## EXTRACT PROVIDED
— start —

# Do bees and poultry mix?



## dirtywhitellama (Aug 20, 2006)

I was reading some information about guinea hens just sitting at the mouth of a hive and eating the bees up! Well I have neither bees nor guineas but I would like both in the future. Is there a way to make this work? And are ducks or chickens a problem?


----------



## dcross (Aug 12, 2005)

I would be surprised if a guinea would sit still long enough to catch many bees You could put the entrance at the top of the hive, or put a little fence around to keep the birds away from the entrance, or watch them get stung...


----------



## dirtywhitellama (Aug 20, 2006)

Here's my source: http://www.feathersite.com/Poultry/Guineas/BRKGuineas.html

Don't guineas fly and perch? how would putting the hive entrance at the top stop them? 

Every animal I've seen when they find out where a free lunch sticks around!

— end —

## DATASET EXCERPTS
— start —

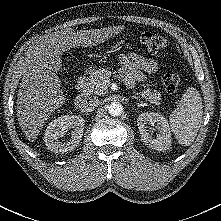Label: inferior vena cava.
<instances>
[{
	"label": "inferior vena cava",
	"mask_w": 221,
	"mask_h": 221,
	"mask_svg": "<svg viewBox=\"0 0 221 221\" xmlns=\"http://www.w3.org/2000/svg\"><path fill=\"white\" fill-rule=\"evenodd\" d=\"M101 104V100L97 98H92L89 101H86L82 105V110L84 112H91L96 109Z\"/></svg>",
	"instance_id": "inferior-vena-cava-1"
}]
</instances>
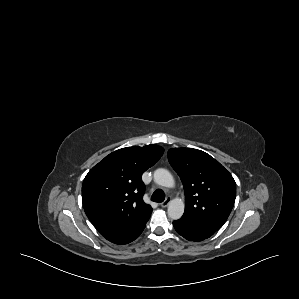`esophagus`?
Masks as SVG:
<instances>
[{
    "label": "esophagus",
    "mask_w": 299,
    "mask_h": 299,
    "mask_svg": "<svg viewBox=\"0 0 299 299\" xmlns=\"http://www.w3.org/2000/svg\"><path fill=\"white\" fill-rule=\"evenodd\" d=\"M170 201H171V198L167 197L165 199V201L160 204V206L163 207V208H165V207H167L169 205Z\"/></svg>",
    "instance_id": "1"
}]
</instances>
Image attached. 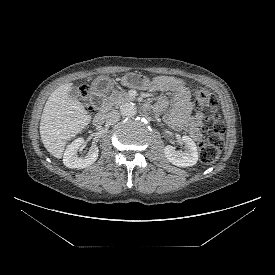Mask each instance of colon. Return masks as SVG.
Returning <instances> with one entry per match:
<instances>
[{
  "mask_svg": "<svg viewBox=\"0 0 275 275\" xmlns=\"http://www.w3.org/2000/svg\"><path fill=\"white\" fill-rule=\"evenodd\" d=\"M82 101L89 110L93 105L90 101L89 92L83 88L80 92ZM195 108L207 113L204 127L206 139L199 145V156L203 163L210 164L218 160L224 144V124L217 111V98L207 89L197 88L194 94Z\"/></svg>",
  "mask_w": 275,
  "mask_h": 275,
  "instance_id": "obj_1",
  "label": "colon"
}]
</instances>
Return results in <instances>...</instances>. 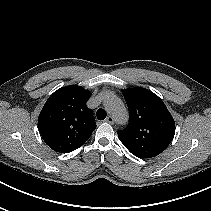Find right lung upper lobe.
Here are the masks:
<instances>
[{"label": "right lung upper lobe", "mask_w": 211, "mask_h": 211, "mask_svg": "<svg viewBox=\"0 0 211 211\" xmlns=\"http://www.w3.org/2000/svg\"><path fill=\"white\" fill-rule=\"evenodd\" d=\"M90 92L81 86L55 91L43 106L38 128L54 151L69 153L82 146L96 128L92 111L86 106Z\"/></svg>", "instance_id": "right-lung-upper-lobe-1"}]
</instances>
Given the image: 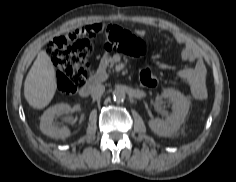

— end —

Reproduce word for word the stretch of the forum thread on bees and poultry above from "I would be surprised" through "them get stung...".

I would be surprised if a guinea would sit still long enough to catch many bees You could put the entrance at the top of the hive, or put a little fence around to keep the birds away from the entrance, or watch them get stung...